Profit growth slowed at China’s 39 A- and H-share listed banks for the first half of the year, amid a growing ratio of credit and a fall in the rate of non-performing loans, according to PwC, in its review and report on the outlook for China’s banking industry released on Wednesday.

The aggregate net profit of the 39 banks was 849.72 billion yuan for the first six months, a 4.5% rise from a year earlier. Though net profits continued to grow across all four bank categories, including six large commercial banks, nine joint-stock commercial banks, 16 city commercial banks and eight rural commercial banks, most of them grew at a slower pace than during the same period last year.

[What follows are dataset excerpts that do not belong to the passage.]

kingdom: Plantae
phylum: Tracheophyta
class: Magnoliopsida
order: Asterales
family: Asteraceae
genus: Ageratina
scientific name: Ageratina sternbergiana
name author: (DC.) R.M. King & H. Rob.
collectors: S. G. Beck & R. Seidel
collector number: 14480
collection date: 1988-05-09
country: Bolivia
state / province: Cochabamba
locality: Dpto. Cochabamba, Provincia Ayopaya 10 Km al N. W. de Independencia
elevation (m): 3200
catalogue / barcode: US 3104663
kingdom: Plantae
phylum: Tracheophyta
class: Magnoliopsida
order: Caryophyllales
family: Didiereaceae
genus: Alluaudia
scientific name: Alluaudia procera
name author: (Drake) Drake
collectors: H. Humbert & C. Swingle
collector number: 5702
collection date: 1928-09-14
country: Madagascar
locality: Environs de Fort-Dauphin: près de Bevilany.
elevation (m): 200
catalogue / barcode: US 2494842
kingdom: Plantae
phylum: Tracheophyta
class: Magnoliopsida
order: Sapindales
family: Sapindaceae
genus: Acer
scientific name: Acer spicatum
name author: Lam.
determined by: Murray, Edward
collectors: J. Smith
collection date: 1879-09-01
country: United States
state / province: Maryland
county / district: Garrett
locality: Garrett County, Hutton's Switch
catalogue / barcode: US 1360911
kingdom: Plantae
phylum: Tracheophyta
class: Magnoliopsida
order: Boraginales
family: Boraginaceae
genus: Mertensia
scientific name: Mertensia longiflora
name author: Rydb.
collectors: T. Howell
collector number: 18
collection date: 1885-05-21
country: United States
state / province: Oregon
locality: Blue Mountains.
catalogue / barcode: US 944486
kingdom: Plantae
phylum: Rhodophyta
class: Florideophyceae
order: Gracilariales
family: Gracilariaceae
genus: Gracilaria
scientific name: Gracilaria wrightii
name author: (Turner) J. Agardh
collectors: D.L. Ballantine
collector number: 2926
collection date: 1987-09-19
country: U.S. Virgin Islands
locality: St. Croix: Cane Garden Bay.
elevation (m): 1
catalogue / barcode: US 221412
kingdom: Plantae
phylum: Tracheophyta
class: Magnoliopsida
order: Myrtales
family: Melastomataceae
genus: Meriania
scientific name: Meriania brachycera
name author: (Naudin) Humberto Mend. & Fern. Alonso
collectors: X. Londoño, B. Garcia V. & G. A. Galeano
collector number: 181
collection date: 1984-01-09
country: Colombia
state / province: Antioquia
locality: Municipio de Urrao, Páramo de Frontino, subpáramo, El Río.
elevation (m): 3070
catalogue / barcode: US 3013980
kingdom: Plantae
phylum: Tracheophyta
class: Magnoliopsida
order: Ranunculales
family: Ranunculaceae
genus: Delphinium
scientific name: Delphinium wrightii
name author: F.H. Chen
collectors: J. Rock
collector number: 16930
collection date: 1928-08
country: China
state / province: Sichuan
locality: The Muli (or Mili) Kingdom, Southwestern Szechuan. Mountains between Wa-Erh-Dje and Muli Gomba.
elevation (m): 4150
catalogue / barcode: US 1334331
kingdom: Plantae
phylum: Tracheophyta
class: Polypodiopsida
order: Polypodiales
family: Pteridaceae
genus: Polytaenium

“There was a slight increase – [0.12 percentage points] in the rate of growth among the large banks, but the growth is slowing down overall,” said James Tam, financial services partner at PwC Hong Kong. “There has been a marked drop-off from the previous rapid growth of city and rural commercial banks, [-8.09 and -6.01 percentage points respectively].”

All banks saw a compression in their net interest margin (NIM), a key measure of profitability, due to the switch from business tax to value-added tax. Significantly, city and joint-stock banks experienced a dramatic squeeze of around 40 basis points in their NIM.

By the end of June, the total assets of these banks amounted to 161.98 trillion yuan, a 4.21% increase from a year earlier. All the banks placed their assets primarily in loans, with a cutback in interbank assets due to regulatory measures taken over the past four months to fix “irregular banking activities”. Driven by mortgages, retail loans are growing faster than corporate loans, especially in joint-stock and city banks, where the figures recorded double-digit growth.

The non-performing loans (NPL) balance across the 39 banks increased by 4.24% to over 1,300 billion as of June, with an NPL ratio of 1.6%. But Raymond Poon, a financial services partner for PwC Hong Kong, felt this was a positive sign for the banks’ credit quality, as the NPL ratio actually fell a slight 0.05% compared to the level at the end of last year.

Financial services partners at PwC Hong Kong, James Tam, left, and Raymond Poon, right, released a review and outlook report on China’s banking industry on September 27, 2017. Photo: Asia Times / Lin Wanxia

For the second half of the year, “the overall banking industry will remain pretty stable, though they are facing different challenges”, said Jimmy Leung, from banking and capital markets at PwC China.

Large banks such as ICBC, CCB, ABC, BOC and BOCOM would continue to earn, but their non-performing loans remained the priority they must tackle. It was the same for rural banks, whose asset quality remained a concern, Leung added.

But joint-stock banks could be hit hard – PwC China was aware that some of their activities and transactions would be restricted by regulators in the coming months.

City banks, whose higher-than-average profitability heavily relies on investment, could be affected by the shrinkage of interbank business, which has been watched closely by regulators, with a focus on arbitrage.